In Chapter Eleven, ‘Promise, Tool, Bargain,’ Shirky states that each success story of using social tools to form groups contained within the book is an example of the complex fusion of ‘a plausible promise, an effective tool, and an acceptable bargain with the users.’ The first challenge to creating an effective promise is that the claim on the users’ time for a particular activity must be greater than the activity the users are already doing. A second challenge is that social tools be satisfying to the individual user.
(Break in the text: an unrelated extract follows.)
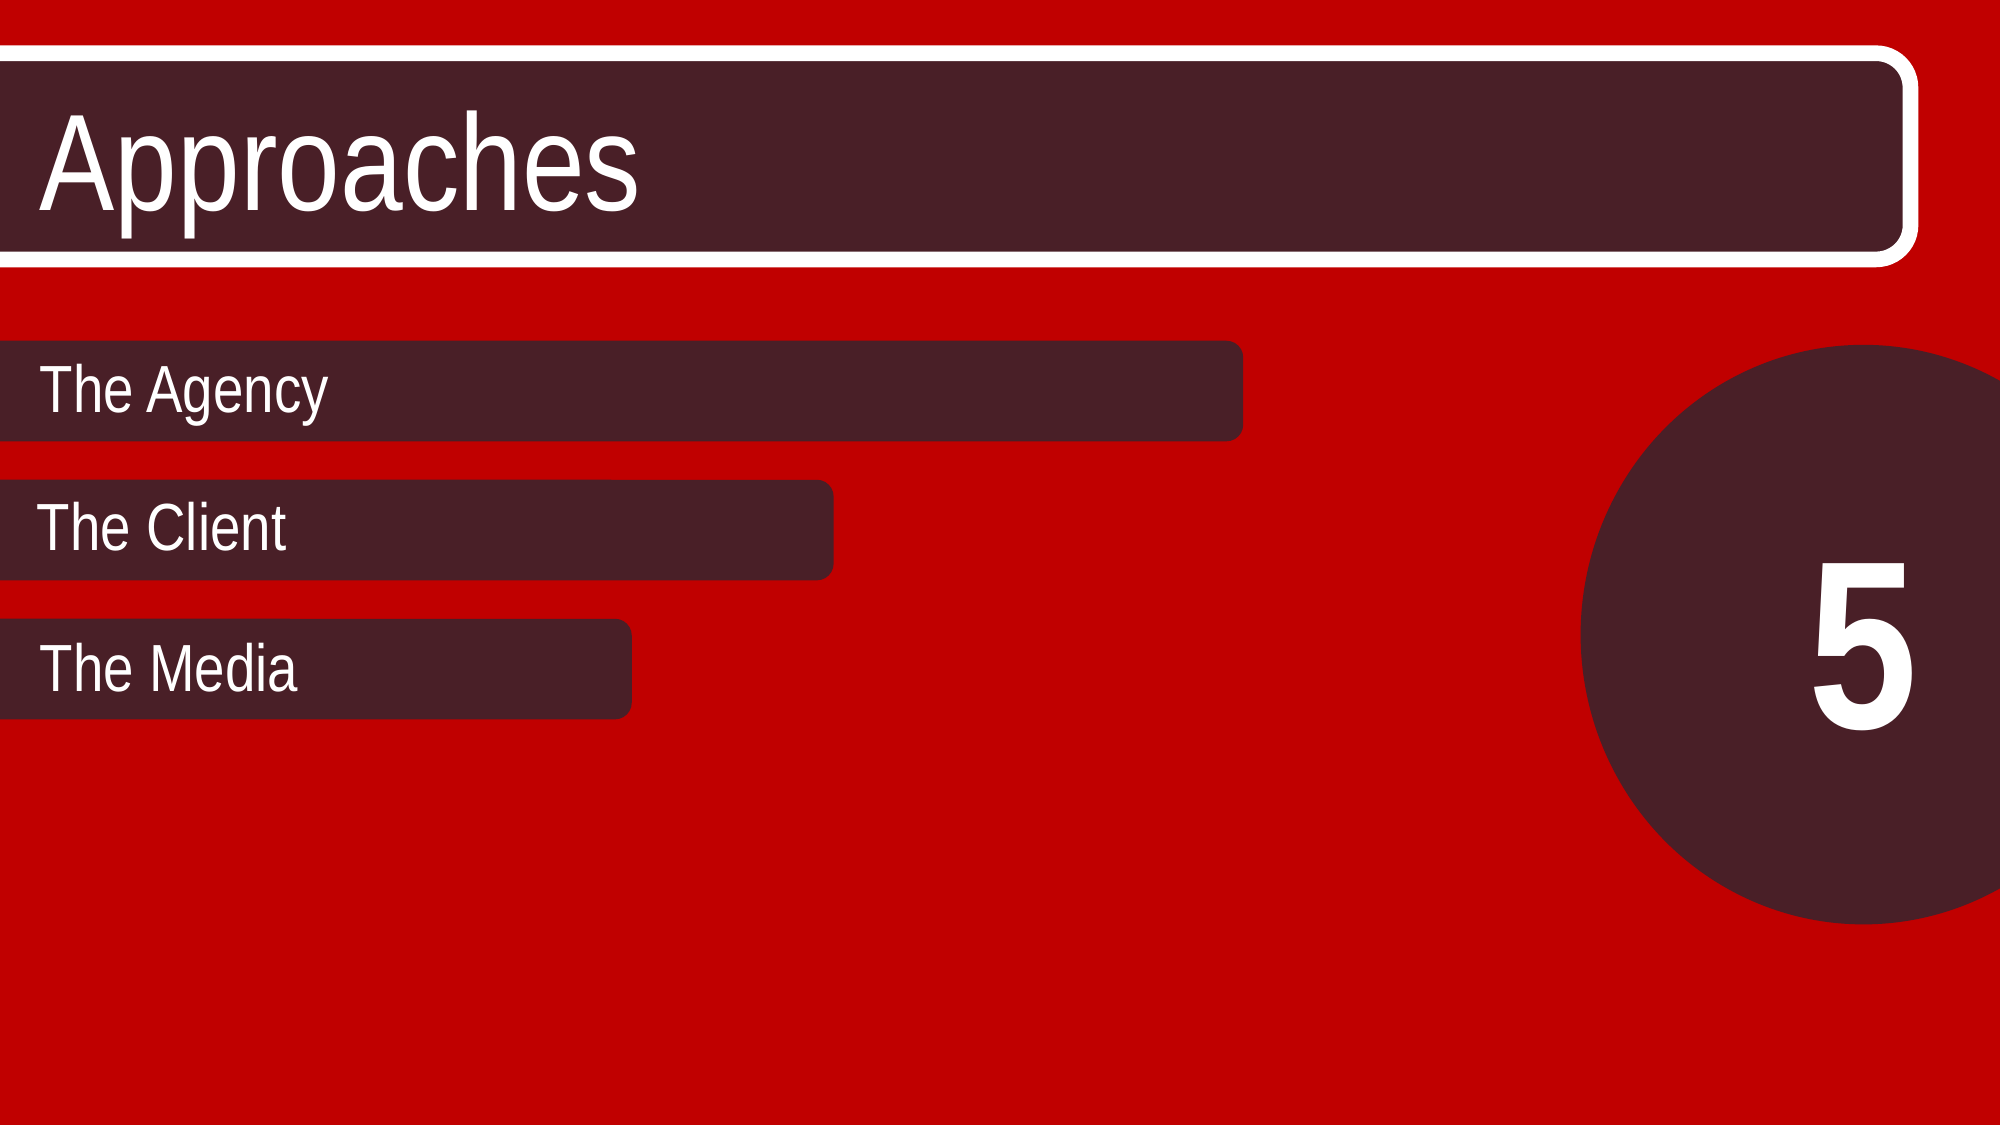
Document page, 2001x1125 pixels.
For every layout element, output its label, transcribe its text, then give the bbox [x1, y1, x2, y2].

text_box [0, 52, 1912, 261]
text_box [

Shirky says that ‘in systems where many people are free to choose between many options, a small subset of the whole will get a disproportionate amount of traffic (or attention, or income), even if no members of the system actively work towards such an outcome. This has nothing to do with moral weakness, selling out, or any other psychological explanation. The very act of choosing, spread widely enough and freely enough, creates a power law distribution.’ This explains, among other things, the dynamics (and ultimately the success) of tools like wikis where there is a disproportionate amount of participation by an extremely small percentage of the overall users, while the vast majority contribute little or nothing.

In an interview with Journalism.co.uk, Clay Shirky recants some of his own work that ‘democratic legitimization is itself enough to regard aggregate public opinion as being clearly binding on the government.’ Shirky uses the example of the prioritization of a campaign to legalize medical marijuana on Change.gov, stating that while it was a ‘net positive,’ for democracy, it was not an absolute positive. He concedes that public pressure via the Internet could be another implementation method for special interest groups.